Do you know how your benefits programs stack up to competitors or regionally, where you are competing for talent? This is critical information for recruitment and retention efforts. But benchmarking can tell you so much more, like how much you’re paying for medical services or prescription drugs compared to others in your region. Your advisor can use this information to negotiate better rates with your insurer or pharmacy benefits manager.

Predictive Analytics

A vendor report might show you how your programs are trending, but past performance is not a reliable indicator of future performance. You need to be able to predict future performance so you can project where issues may arise. With this insight, you can make changes today that will mitigate the issue. For predictive analytics to work, you need current and historical data. There is a lot of value in historical data, so make sure to collect at least 3 years-worth.

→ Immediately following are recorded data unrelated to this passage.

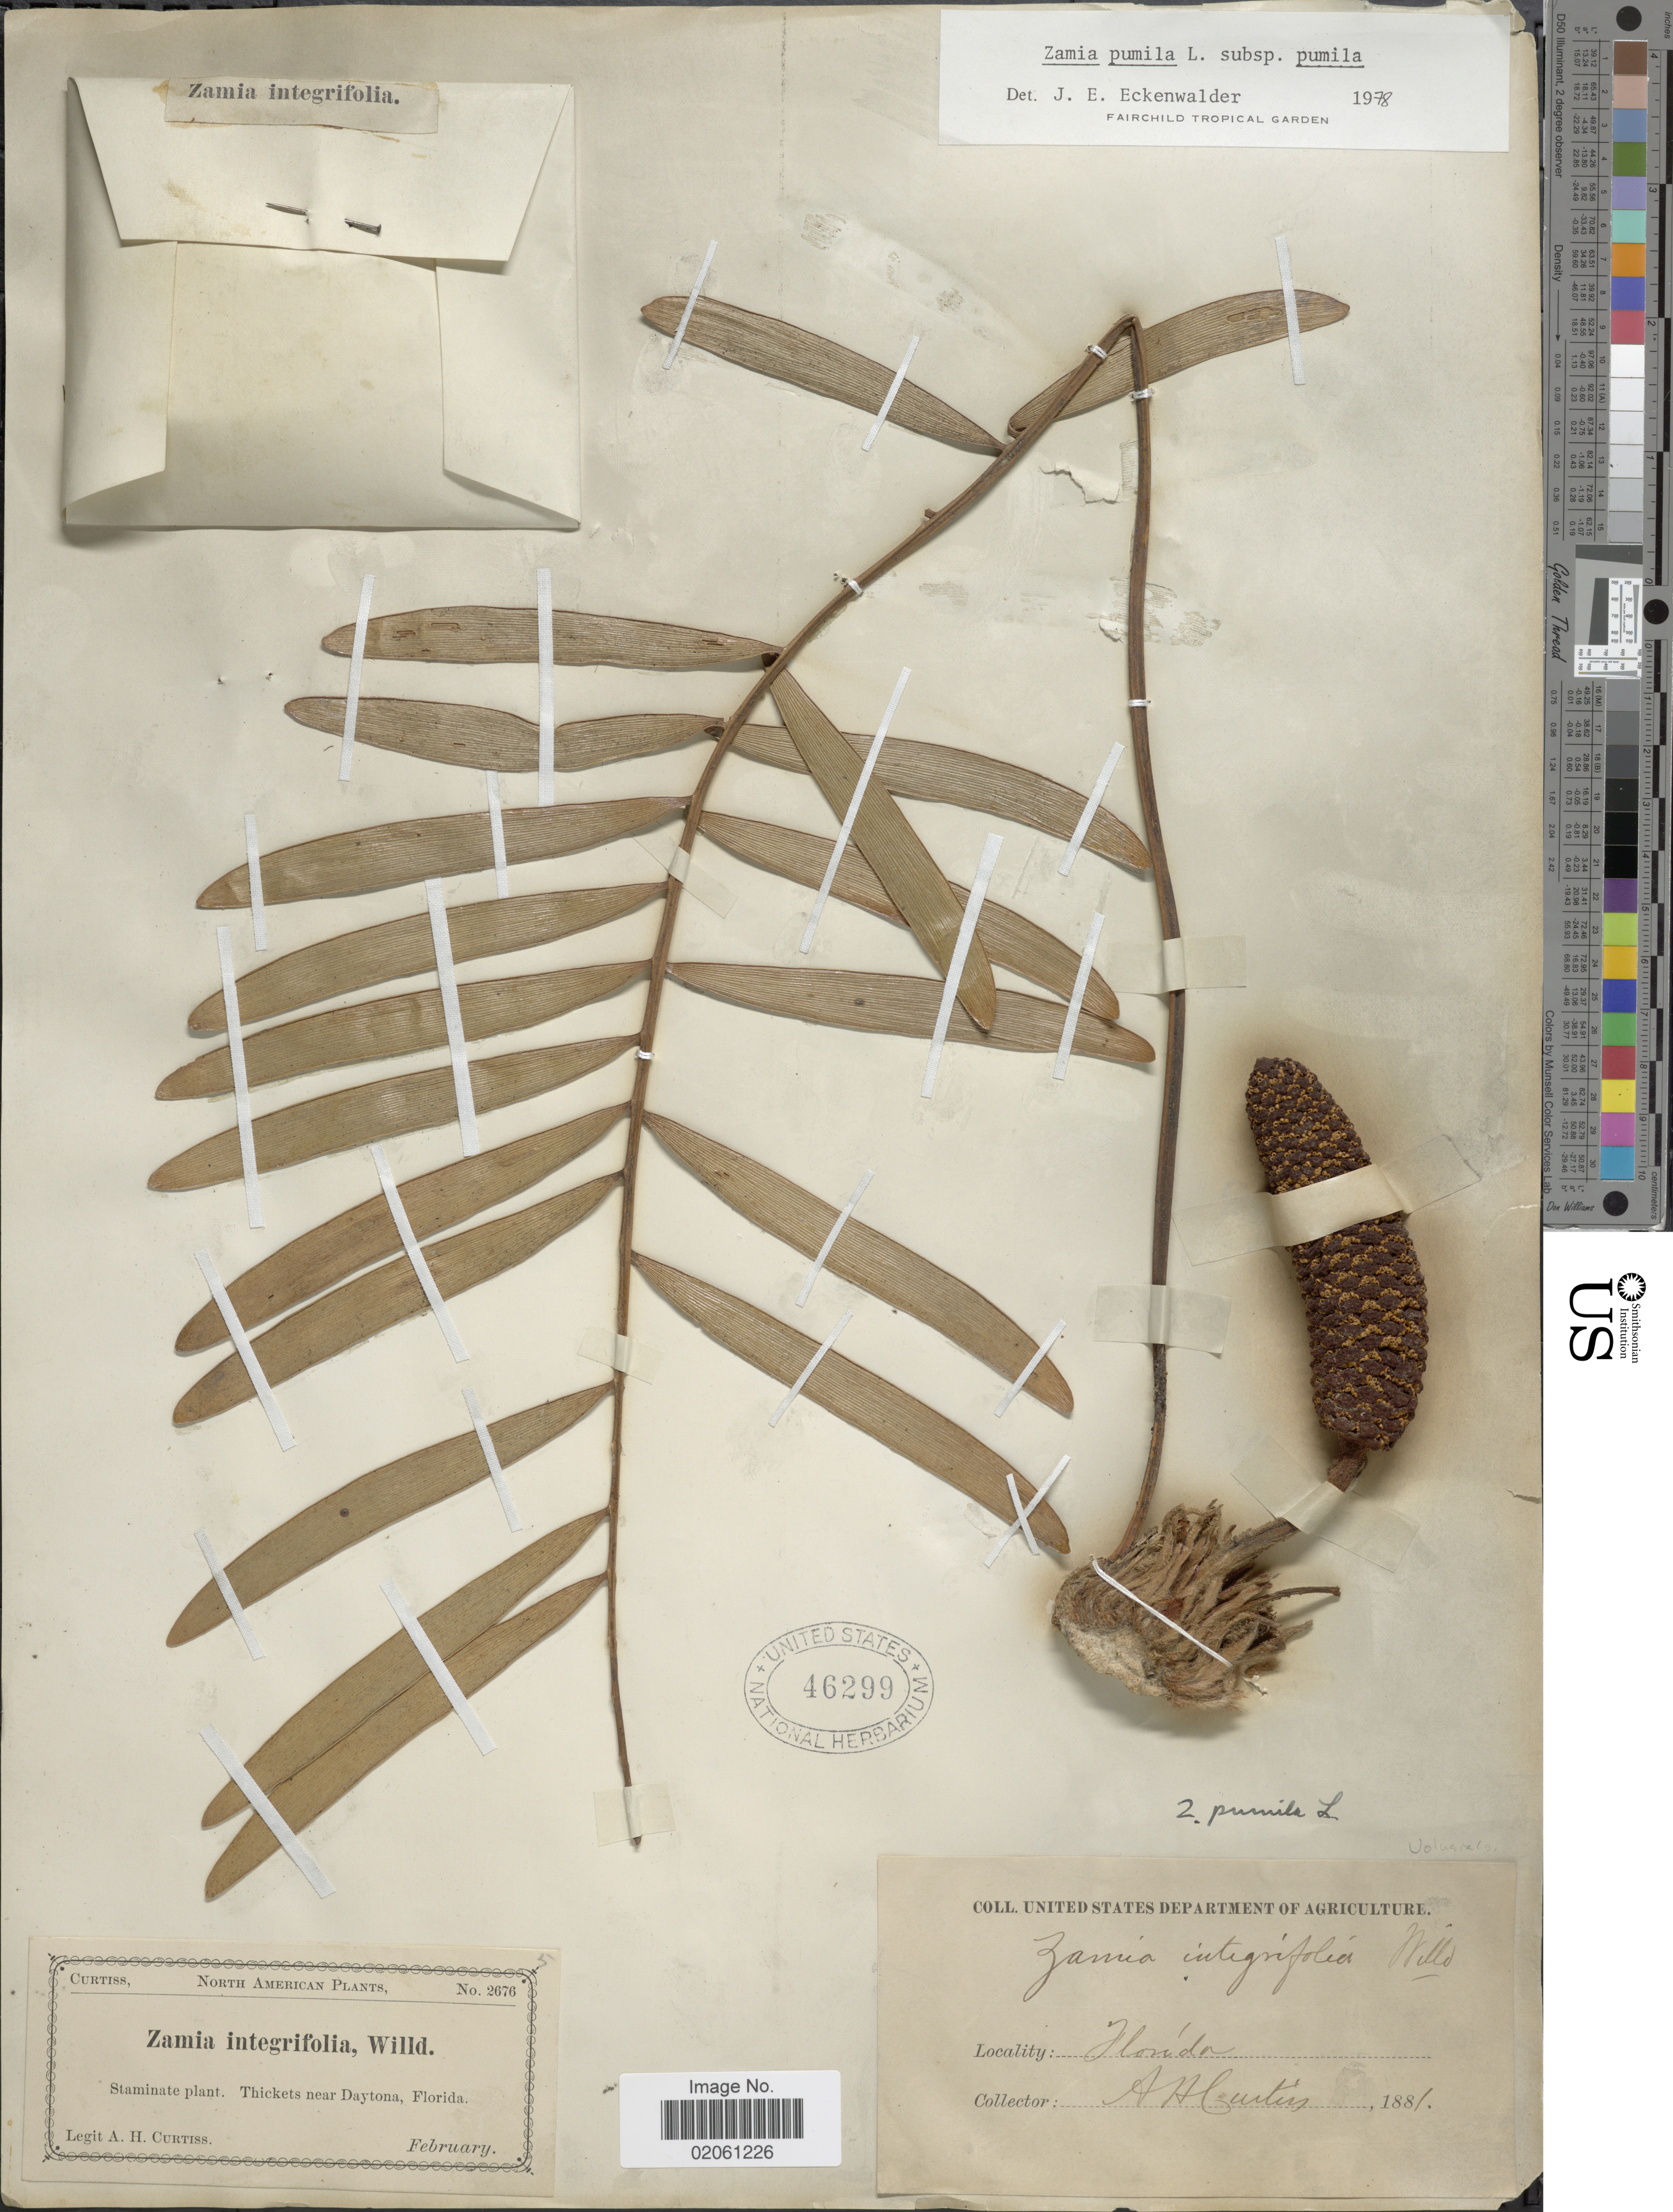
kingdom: Plantae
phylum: Tracheophyta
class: Cycadopsida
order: Cycadales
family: Zamiaceae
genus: Zamia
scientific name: Zamia pumila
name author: L.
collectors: A. H. Curtiss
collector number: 2676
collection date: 1881-02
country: United States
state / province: Florida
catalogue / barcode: US 46299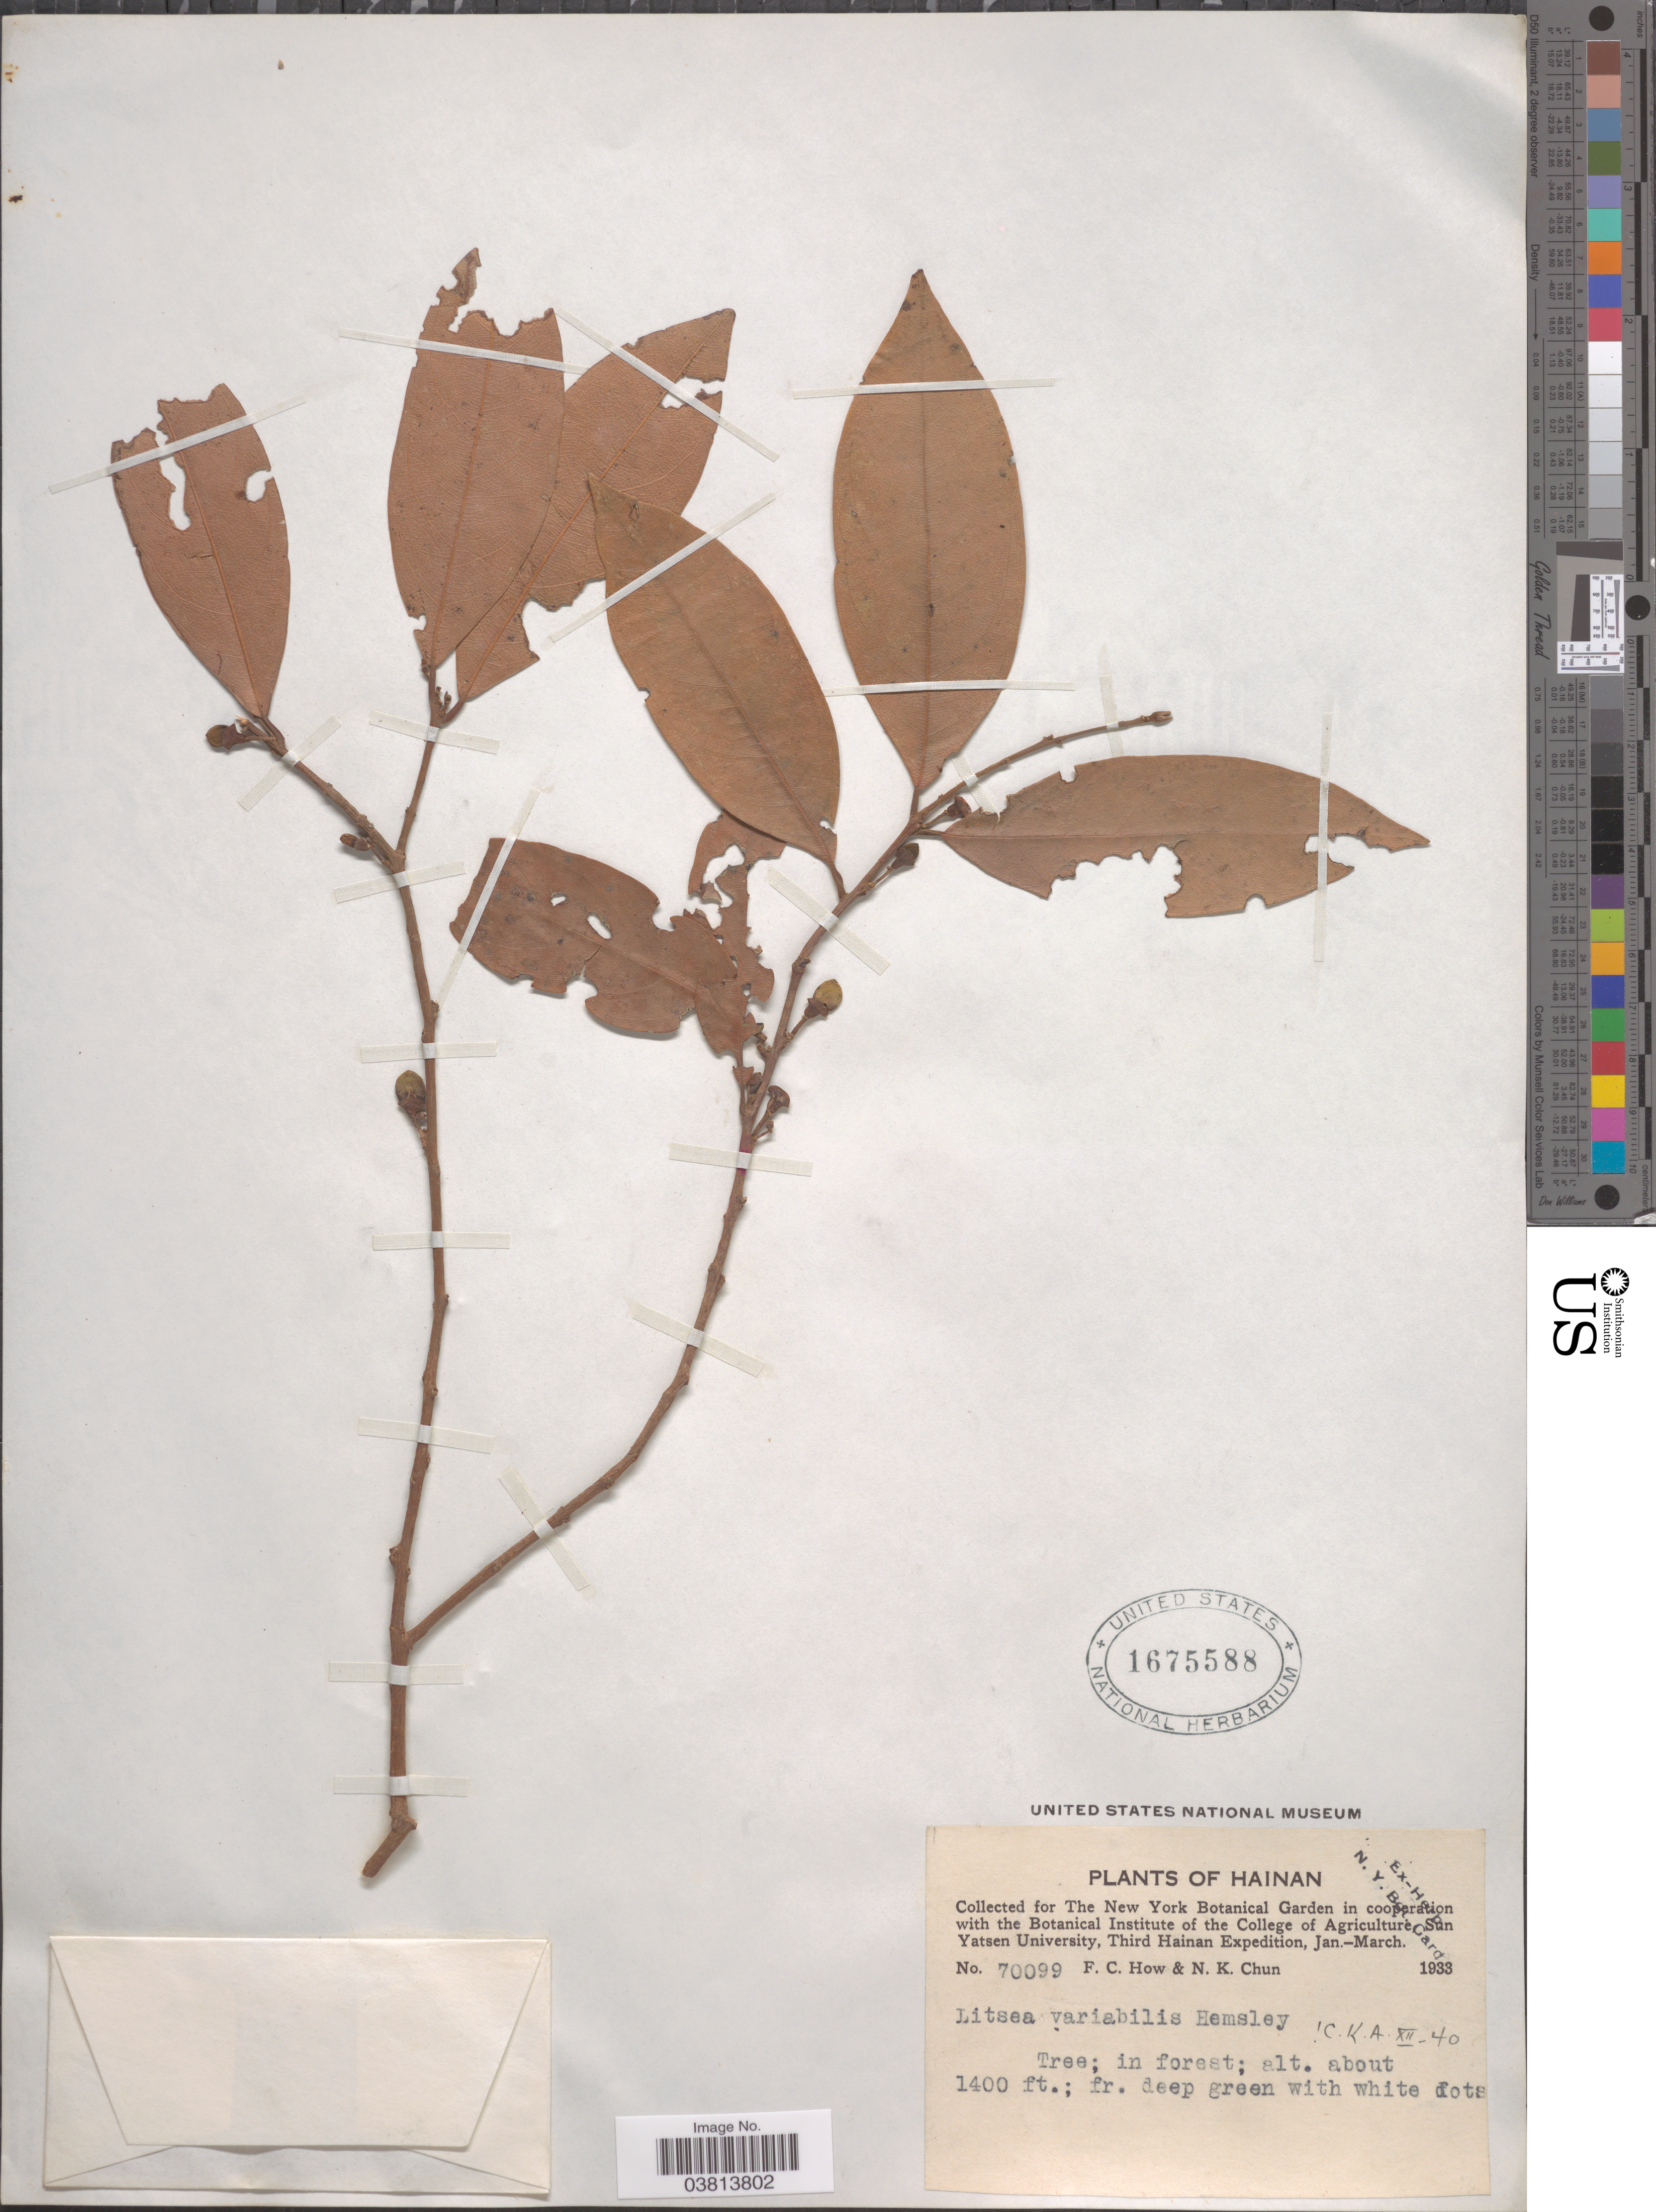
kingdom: Plantae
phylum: Tracheophyta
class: Magnoliopsida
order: Laurales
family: Lauraceae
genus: Litsea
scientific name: Litsea variabilis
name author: Hemsl.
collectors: F. C. How & N. K. Chun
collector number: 70099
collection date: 1933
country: China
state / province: Hainan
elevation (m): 427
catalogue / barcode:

4 Steps to Developing a Successful Benefits Analytics Strategy

There are 4 critical steps you need to take to ensure your analytics strategy will be successful.

  1. Make sure you understand what your corporate objectives are so you can align your goals to improve business performance.
  2. Identify key performance indicators, aligned with those objectives, then measure performance. Share the information with your HR team and executives to prove the value of benefits analytics.
  3. Make sure you and your advisor have access to all your data and that you integrate the data across all your programs.
  4. Select a vendor that allows you to mine the data so you can get the answers you need to make informed decisions that target the right issues.

Your executives will appreciate the strategic value HR is delivering with benefits analytics, and how you’re using it to drive productivity, recruitment and retention, employee satisfaction, and other areas critical to your company’s success.